* **TASK**
Exactly transcribe the line that holds "Page size: 1241x1754." and every remaining line of the records, up to and including the final one, with nothing else.

* **INFORMATION SUPPLIED**
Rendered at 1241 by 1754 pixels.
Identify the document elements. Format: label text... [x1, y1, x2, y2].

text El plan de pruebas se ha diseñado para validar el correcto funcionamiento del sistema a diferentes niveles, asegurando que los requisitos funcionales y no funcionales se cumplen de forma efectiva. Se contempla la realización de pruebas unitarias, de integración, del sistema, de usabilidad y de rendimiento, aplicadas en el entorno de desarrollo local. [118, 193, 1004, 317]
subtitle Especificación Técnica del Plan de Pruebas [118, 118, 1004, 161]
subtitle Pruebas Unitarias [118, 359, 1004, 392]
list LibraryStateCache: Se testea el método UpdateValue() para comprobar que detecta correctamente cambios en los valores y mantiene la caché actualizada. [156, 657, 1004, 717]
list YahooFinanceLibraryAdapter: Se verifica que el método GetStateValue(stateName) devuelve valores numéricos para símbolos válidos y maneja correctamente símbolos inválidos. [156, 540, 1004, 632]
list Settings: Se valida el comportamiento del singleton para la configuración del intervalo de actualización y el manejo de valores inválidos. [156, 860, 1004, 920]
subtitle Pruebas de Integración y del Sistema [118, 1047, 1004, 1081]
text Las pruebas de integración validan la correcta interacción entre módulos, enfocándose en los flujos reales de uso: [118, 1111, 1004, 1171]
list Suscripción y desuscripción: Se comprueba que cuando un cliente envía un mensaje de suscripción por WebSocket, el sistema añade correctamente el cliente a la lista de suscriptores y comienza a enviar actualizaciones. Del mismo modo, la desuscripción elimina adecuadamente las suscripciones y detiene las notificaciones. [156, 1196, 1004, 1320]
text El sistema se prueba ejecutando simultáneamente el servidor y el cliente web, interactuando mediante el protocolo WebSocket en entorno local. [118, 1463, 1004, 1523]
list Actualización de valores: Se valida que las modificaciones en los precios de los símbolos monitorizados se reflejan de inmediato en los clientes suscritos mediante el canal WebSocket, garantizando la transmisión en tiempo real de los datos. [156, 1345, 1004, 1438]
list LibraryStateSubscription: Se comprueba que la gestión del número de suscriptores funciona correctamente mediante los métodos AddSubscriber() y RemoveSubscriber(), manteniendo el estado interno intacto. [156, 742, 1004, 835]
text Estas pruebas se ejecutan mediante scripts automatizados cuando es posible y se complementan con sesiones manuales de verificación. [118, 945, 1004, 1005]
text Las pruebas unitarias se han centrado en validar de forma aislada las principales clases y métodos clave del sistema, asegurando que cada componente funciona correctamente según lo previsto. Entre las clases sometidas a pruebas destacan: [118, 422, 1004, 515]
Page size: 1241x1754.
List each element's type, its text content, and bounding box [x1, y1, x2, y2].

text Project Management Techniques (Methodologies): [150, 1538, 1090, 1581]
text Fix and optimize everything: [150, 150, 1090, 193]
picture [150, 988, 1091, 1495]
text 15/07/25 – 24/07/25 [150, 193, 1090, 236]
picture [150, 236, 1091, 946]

* **FINISHED TASK**
Page size: 1241x1754.
List each element's type, its text content, and bounding box [x1, y1, x2, y2].

text Project Management Techniques (Methodologies): [150, 1538, 1090, 1581]
text Fix and optimize everything: [150, 150, 1090, 193]
picture [150, 988, 1091, 1495]
text 15/07/25 – 24/07/25 [150, 193, 1090, 236]
picture [150, 236, 1091, 946]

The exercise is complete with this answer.